Have you ever been driving down Lake Shore Drive or down Hayes Street and seen this huge gold statue? Oddly enough the statue seems to rotate, which is still debatable, or just my imagination. Anyhow, if you’re a Chicago native, you’ve most definitely seen this oddly placed statue before. Well it’s not just there because it’s pretty, this thing means something to the South Side community. Known as “The Republic,” the 24-foot-high, gilded bronze statue stands imposingly at the intersection of Hayes and Richards Drive, in Jackson Park.

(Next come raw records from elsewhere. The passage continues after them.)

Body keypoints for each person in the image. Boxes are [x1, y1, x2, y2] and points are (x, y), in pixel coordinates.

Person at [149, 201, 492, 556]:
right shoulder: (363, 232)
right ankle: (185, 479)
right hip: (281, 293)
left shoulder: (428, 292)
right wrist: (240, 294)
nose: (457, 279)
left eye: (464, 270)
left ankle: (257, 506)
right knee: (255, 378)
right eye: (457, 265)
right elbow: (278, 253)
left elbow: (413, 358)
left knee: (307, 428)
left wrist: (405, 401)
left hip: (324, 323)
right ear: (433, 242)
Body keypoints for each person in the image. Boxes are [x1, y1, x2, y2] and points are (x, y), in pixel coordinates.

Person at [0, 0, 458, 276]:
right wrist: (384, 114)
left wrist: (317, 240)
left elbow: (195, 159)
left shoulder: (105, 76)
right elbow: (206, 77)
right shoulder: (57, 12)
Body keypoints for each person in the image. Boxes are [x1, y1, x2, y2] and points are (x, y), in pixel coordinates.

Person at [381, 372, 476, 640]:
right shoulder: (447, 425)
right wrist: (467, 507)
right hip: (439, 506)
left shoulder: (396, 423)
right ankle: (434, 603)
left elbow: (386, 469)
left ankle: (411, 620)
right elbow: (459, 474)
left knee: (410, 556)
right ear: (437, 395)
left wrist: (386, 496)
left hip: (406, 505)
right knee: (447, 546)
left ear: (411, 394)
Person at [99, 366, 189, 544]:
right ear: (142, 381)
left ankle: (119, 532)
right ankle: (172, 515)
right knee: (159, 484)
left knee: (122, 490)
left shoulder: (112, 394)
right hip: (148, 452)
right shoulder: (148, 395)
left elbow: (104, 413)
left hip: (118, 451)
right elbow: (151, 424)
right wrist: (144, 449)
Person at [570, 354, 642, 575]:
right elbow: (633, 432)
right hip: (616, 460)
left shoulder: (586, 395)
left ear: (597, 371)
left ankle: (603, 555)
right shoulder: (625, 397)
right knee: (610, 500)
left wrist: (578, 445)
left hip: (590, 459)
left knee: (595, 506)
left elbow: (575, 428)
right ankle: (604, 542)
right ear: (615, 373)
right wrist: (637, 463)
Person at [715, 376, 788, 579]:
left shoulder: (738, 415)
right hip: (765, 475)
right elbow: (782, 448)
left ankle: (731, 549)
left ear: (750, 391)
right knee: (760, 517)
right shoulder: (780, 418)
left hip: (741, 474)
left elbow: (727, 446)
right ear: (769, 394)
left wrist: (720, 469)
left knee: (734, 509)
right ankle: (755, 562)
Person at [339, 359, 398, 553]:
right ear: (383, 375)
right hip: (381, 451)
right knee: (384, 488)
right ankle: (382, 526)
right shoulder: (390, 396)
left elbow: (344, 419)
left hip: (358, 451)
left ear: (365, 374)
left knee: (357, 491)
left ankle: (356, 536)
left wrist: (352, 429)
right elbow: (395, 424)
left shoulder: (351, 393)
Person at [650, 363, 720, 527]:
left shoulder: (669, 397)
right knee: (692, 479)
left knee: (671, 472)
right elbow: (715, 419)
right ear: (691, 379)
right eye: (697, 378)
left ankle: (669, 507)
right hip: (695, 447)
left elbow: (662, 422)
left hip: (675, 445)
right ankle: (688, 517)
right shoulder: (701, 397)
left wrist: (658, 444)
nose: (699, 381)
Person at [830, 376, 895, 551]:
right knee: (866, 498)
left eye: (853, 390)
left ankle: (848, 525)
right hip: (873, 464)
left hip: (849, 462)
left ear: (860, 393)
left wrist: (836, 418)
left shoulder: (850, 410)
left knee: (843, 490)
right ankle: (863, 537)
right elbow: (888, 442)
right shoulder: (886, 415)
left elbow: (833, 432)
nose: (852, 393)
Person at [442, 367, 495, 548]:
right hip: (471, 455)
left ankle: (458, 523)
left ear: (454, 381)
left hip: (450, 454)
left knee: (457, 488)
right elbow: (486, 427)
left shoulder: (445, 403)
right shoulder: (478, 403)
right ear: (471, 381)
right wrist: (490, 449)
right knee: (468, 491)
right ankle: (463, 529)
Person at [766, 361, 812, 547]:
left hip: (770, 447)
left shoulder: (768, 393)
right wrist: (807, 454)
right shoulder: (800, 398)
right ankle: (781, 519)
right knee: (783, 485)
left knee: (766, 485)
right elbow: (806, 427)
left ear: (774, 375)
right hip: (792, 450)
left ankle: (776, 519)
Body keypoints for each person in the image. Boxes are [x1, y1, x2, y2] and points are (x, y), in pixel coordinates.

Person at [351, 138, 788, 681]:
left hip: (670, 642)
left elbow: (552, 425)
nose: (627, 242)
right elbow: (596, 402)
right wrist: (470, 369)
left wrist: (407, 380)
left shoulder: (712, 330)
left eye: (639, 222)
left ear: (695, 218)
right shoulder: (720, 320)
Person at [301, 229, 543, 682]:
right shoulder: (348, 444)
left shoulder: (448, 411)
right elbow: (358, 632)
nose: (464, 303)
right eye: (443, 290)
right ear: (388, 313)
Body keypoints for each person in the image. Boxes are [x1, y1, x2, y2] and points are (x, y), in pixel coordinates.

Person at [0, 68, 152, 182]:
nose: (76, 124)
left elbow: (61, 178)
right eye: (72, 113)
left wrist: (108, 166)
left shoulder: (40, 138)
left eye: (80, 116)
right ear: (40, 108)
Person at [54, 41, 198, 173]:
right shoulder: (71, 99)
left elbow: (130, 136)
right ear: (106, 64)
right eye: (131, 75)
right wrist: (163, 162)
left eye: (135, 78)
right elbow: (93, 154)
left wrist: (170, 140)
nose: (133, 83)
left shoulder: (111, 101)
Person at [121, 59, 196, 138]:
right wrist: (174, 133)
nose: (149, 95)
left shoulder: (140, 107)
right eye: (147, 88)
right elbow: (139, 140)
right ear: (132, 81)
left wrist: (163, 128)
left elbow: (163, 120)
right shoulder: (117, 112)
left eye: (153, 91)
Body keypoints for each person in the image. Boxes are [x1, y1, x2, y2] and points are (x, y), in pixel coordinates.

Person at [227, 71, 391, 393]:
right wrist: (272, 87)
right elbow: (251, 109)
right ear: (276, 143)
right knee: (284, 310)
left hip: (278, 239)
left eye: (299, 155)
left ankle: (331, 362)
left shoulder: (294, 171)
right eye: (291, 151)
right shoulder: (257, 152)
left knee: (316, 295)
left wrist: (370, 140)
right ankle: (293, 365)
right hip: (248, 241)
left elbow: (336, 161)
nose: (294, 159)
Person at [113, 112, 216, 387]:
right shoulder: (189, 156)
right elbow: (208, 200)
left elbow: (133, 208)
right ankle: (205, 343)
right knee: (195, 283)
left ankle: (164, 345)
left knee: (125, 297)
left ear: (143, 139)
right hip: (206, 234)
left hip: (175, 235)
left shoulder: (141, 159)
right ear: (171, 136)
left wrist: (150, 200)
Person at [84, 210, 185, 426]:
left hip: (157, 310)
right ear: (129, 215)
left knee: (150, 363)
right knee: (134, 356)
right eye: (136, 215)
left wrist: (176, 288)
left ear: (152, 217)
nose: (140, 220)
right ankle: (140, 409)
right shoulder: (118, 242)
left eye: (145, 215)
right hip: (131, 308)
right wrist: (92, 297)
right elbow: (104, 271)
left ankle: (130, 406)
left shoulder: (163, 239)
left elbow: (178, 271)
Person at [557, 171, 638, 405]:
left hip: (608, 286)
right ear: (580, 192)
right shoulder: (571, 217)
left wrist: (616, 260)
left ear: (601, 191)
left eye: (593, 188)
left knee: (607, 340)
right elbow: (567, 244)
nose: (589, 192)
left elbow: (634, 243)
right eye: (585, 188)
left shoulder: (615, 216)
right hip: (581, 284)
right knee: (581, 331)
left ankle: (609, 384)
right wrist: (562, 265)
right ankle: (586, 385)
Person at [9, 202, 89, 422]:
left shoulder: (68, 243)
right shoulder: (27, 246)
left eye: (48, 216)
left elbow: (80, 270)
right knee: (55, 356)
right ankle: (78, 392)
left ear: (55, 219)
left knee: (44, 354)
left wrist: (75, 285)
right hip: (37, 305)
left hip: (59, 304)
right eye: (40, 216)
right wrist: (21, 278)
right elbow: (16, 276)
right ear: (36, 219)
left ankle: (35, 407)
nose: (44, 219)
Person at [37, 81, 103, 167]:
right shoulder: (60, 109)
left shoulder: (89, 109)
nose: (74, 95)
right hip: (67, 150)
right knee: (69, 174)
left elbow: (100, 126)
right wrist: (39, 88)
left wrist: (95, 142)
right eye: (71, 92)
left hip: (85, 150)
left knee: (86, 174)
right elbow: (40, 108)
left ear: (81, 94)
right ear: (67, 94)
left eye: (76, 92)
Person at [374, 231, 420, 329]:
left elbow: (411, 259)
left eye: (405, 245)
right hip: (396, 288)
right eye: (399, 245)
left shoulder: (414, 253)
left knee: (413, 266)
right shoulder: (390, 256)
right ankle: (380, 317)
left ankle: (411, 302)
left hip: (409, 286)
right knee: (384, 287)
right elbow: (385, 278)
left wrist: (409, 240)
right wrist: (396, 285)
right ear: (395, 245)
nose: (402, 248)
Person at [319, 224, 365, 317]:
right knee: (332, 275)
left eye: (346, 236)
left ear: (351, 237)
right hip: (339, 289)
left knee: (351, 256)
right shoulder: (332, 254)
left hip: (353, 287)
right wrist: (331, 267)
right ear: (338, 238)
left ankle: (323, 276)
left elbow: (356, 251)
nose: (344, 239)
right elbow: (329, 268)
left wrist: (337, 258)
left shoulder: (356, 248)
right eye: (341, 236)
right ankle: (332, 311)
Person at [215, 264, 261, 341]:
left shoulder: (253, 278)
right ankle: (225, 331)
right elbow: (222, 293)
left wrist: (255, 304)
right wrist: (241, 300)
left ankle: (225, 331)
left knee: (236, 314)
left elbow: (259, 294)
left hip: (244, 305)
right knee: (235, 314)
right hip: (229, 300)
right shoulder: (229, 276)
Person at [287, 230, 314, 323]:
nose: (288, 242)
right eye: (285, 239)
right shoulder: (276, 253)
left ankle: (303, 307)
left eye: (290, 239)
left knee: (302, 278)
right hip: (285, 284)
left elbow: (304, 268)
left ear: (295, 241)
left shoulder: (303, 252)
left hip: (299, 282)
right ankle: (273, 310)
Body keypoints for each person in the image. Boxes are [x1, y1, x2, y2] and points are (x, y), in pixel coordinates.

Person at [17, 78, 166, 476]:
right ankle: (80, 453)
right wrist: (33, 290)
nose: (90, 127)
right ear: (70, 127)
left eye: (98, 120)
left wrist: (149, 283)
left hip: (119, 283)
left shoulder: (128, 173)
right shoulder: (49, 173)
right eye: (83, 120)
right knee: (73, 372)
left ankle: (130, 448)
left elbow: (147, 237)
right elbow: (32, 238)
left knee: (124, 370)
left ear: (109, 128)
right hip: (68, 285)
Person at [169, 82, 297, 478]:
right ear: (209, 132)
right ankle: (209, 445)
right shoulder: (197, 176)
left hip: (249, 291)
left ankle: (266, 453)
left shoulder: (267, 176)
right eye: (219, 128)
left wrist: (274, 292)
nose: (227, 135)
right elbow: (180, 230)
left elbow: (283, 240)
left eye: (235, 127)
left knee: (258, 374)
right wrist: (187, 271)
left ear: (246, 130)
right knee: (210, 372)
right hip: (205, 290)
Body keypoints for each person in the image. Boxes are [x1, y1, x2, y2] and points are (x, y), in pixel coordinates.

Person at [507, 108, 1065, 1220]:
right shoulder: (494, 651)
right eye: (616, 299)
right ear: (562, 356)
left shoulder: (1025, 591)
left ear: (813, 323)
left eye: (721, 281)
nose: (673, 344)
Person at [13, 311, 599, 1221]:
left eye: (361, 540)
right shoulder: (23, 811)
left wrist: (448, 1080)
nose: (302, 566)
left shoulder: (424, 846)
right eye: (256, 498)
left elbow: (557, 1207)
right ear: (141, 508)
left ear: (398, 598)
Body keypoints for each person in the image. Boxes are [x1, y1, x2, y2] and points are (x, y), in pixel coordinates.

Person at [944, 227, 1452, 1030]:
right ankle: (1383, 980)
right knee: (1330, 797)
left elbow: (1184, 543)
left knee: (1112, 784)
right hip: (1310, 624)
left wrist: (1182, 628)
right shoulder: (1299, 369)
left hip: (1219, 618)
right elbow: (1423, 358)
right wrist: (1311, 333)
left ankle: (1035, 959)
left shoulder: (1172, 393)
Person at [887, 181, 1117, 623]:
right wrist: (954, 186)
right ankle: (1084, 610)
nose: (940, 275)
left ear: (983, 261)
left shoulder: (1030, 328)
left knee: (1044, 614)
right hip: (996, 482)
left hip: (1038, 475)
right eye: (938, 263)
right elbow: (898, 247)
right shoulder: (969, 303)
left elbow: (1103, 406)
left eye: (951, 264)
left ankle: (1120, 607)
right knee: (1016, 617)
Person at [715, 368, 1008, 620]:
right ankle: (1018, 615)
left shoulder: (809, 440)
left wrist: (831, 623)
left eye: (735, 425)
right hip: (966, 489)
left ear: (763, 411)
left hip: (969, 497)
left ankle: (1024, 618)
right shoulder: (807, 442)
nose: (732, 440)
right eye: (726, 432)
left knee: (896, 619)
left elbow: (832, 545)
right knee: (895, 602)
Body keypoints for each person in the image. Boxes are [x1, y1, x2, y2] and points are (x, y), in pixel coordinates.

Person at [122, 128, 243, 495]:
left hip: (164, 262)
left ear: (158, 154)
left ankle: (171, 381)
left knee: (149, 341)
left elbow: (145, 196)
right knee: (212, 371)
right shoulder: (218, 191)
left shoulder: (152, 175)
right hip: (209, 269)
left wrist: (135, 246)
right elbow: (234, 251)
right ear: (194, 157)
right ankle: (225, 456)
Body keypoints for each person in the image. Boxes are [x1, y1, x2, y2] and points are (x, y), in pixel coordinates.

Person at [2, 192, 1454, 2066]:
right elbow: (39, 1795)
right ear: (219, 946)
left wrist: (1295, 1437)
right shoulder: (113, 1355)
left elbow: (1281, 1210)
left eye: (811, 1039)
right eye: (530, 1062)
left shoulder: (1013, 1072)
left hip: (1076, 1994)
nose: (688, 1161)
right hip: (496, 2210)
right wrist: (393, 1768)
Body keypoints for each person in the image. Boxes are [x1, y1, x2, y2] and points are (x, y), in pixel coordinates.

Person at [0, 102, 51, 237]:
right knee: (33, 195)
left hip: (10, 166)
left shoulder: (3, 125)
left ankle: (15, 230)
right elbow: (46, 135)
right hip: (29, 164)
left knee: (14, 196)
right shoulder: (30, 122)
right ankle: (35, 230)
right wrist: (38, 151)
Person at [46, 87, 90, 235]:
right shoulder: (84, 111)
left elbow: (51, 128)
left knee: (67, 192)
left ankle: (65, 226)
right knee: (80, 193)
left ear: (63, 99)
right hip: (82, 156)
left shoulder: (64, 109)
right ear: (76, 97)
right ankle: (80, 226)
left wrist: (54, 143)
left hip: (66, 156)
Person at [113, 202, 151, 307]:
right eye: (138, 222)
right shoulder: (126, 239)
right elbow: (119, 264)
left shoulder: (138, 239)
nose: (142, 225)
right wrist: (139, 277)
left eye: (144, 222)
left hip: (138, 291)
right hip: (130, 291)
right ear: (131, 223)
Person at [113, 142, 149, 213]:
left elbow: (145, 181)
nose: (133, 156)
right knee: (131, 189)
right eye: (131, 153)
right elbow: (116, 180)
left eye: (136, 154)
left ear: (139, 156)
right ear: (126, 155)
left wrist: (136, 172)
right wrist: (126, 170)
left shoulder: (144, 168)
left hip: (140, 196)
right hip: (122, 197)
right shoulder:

You’re still probably wondering “what’s the significance? Why is it there and who put it there?” Well, wonder no more! It’s a souvenir from the Columbian Exposition of 1893, also known as the “World’s Fair of 1893.” The fair took place here in Chicago, from May 1, 1893 through October 31, 1893. Its purpose was to celebrate the 400th anniversary of Christopher Columbus’ landing in North America. 20 countries and 39 States were represented by large pavilions devoted to various technologies like electricity, mines, machinery, agriculture, manufacturing and transportation. With various forms of entertainment, including a huge Ferris Wheel, the Exposition was a true art gallery! The most stunning achievement of the Exposition was the “Court of Honor” and basin, which was filled with dramatic fountains and sculptures. However, “The Republic,” sculpted by Daniel Chester French, was easily the most impressive sculpture at the Exposition. Dwarfing all other sculptures at 65 feet tall, it was placed at the eastern end of the basin, facing the Exposition’s Administration Building, today known as the Museum of Science and Industry.
Surprisingly, when the fair was over, like most buildings and sculptures, “The Republic” was scrapped and later was completely destroyed in the fire of 1896. In 1918, during the 25th anniversary of the Exposition, Daniel French was commissioned to make a smaller model of “The Republic.” Collaborating with an architect by the name of Henry Bacon, the 24-foot gold-plated version of the bronze statue was created. To this day its stands tall in Jackson Park, located on the South Side of Chicago.
Now when you’re passing that huge beautiful gold statue, you’ll know the meaning behind its 24-foot presence on the South Side. You can explain to all your friends how it was a souvenir from the World’s Fair of 1893 – not the little sister of the Statue of Liberty like some believe it to be!